BEGIN PAGE EXTRACT
Things I've done for the stage

Haunting Julia

Twelve years ago, the world was shocked by the suicide of nineteen-year-old musical genius Julia Lukin. Now Andy has returned to the newly-opened Julia Lukin Music Centre, created by Joe as a shrine to his daughter. Joe in convinced Julia is still there, and wants Ken to find out the truth. Is the ghost of Julia really in the room - or are the only ghosts in the minds of the three men?

This play will be shown June 24th - June 30th. Production detail will follow - first of all, however, I have to cast this.

Dates:

The dates for the audition and reading are set as follows:
  • The read-through is on Tuesday 27th February
  • The audition is on Thursday 8th March (changed from previously-announced Friday 9th - sorry, something came up that clashed after I set the date)

Details of DDS rules on what reading and audition entail is on my casting page. As always, if you cannot make the audition date, contact me and I will arrange another time - but it must be before the proper audition date, not after, so please give me as much notice as possible.

One slight change from normal is that for this read, I won't do the usual assignment of male parts to men and female parts to women. The cast is all-male, but anyone who wants to read a part priot to the audition is welcome to do so.

What I'm looking for:

WARNING: Minor spoilers ahead.

General: This needs a cast of three men, and all are major parts, so this means there's a MASSIVE number of lines for everyone to learn. Everyone has long lines at various points in the play, although we can get away with a bit of paraphrasing. Also, the three men are on stage almost all of the time, so everyone needs a good amount of stamina too. Finally, all three parts go through a huge range of emotions towards the end of the play. The long and short of it is that there are no easy parts in this play.

However, please don't rule yourself out just because you're a newcomer. I've always been amazed how well people I've never worked with before have taken to shows.

Ages are those written in the play. We might be able to age the play up a bit (if the twelve years since her death is increased), but there definitely needs to be a clear gap in generations between Andy and Joe.
END PAGE EXTRACT
BEGIN RECORD EXCERPTS
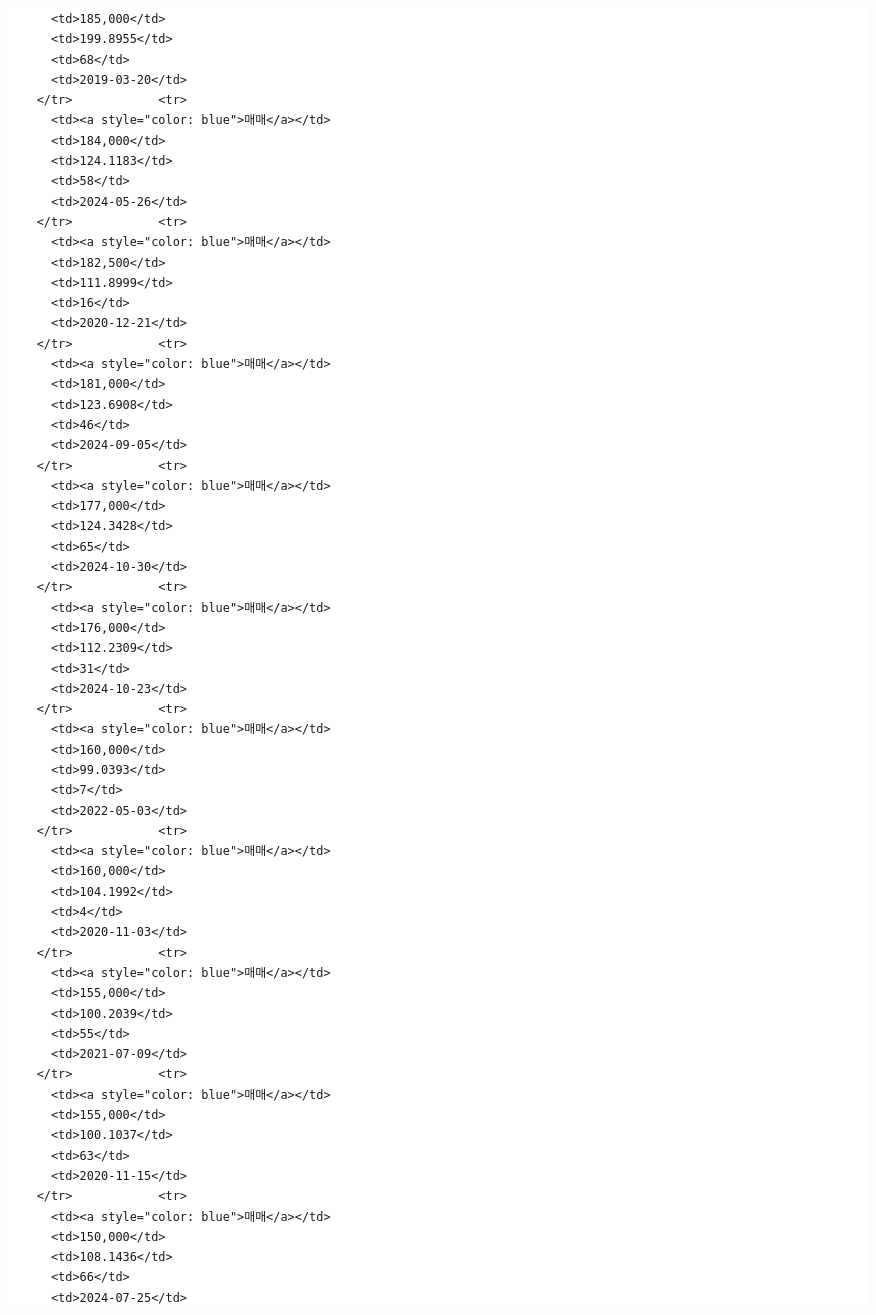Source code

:           <td>185,000</td>
          <td>199.8955</td>
          <td>68</td>
          <td>2019-03-20</td>
        </tr>            <tr>
          <td><a style="color: blue">매매</a></td>
          <td>184,000</td>
          <td>124.1183</td>
          <td>58</td>
          <td>2024-05-26</td>
        </tr>            <tr>
          <td><a style="color: blue">매매</a></td>
          <td>182,500</td>
          <td>111.8999</td>
          <td>16</td>
          <td>2020-12-21</td>
        </tr>            <tr>
          <td><a style="color: blue">매매</a></td>
          <td>181,000</td>
          <td>123.6908</td>
          <td>46</td>
          <td>2024-09-05</td>
        </tr>            <tr>
          <td><a style="color: blue">매매</a></td>
          <td>177,000</td>
          <td>124.3428</td>
          <td>65</td>
          <td>2024-10-30</td>
        </tr>            <tr>
          <td><a style="color: blue">매매</a></td>
          <td>176,000</td>
          <td>112.2309</td>
          <td>31</td>
          <td>2024-10-23</td>
        </tr>            <tr>
          <td><a style="color: blue">매매</a></td>
          <td>160,000</td>
          <td>99.0393</td>
          <td>7</td>
          <td>2022-05-03</td>
        </tr>            <tr>
          <td><a style="color: blue">매매</a></td>
          <td>160,000</td>
          <td>104.1992</td>
          <td>4</td>
          <td>2020-11-03</td>
        </tr>            <tr>
          <td><a style="color: blue">매매</a></td>
          <td>155,000</td>
          <td>100.2039</td>
          <td>55</td>
          <td>2021-07-09</td>
        </tr>            <tr>
          <td><a style="color: blue">매매</a></td>
          <td>155,000</td>
          <td>100.1037</td>
          <td>63</td>
          <td>2020-11-15</td>
        </tr>            <tr>
          <td><a style="color: blue">매매</a></td>
          <td>150,000</td>
          <td>108.1436</td>
          <td>66</td>
          <td>2024-07-25</td>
END RECORD EXCERPTS
» **WHAT YOU NEED TO DO**
**a)** Duplicate the stretch of the Haunting Julia casting notice from "This play will" through "welcome to do so.".
**b)** Pick up the Haunting Julia casting notice after its final sentence and write how it continues.

» **RESPONSES PER TASK**
**a)**
This play will be shown June 24th - June 30th. Production detail will follow - first of all, however, I have to cast this.

Dates:

The dates for the audition and reading are set as follows:
  • The read-through is on Tuesday 27th February
  • The audition is on Thursday 8th March (changed from previously-announced Friday 9th - sorry, something came up that clashed after I set the date)

Details of DDS rules on what reading and audition entail is on my casting page. As always, if you cannot make the audition date, contact me and I will arrange another time - but it must be before the proper audition date, not after, so please give me as much notice as possible.

One slight change from normal is that for this read, I won't do the usual assignment of male parts to men and female parts to women. The cast is all-male, but anyone who wants to read a part priot to the audition is welcome to do so.

**b)**
Andy Rollinson (male, thirties): Invited to the Julia Lukin Music Centre by Julia's father because, so everyone says, he was Julia's boyfriend. In reality, that is an overstatement - a more accurate description would be unrequited admirer. Now married to another woman, he is a lot more down-to-earth than Julia's father, and thinks her should let her go. Andy is also suspicious, if not outright hostile, to any supernatural ideas that Julia might still be around - but this reason, in part, is down to his own painful memory that he wants to leave in the past.

Joe Lukin (male, sixties+): Julia's father - never over her death, and the Julia Lukin Music Centre has had set up more a shrine to his daughter than anything else. A strong theme running throughout the play is that Joe never understood music or his daughter's musical genius - something, it emerges, that undermined his relationship to Julia when she was alive. He is the eager to believe in ghosts, but only out of desperation that he may see his daughter again; other than that, he is very much in denial over the cruel realities of his daughther's death and the reason why. This is by far the most emotive of the three parts.

Ken Chase (male, fifties+): A visitor to the centre on the invitation of Joe because he claims to be a psychic. One very important thing to make clear is that I do not want a Derek Acorah behave-a-like. Instead, Ken is a mild-mannered man who keeps an open mind on whether the place is haunted and calmly explains his thoughts to Andy and Joe. He too, however, has a past with Julia that the other two men do not know about, a missing piece of the puzzle if you like.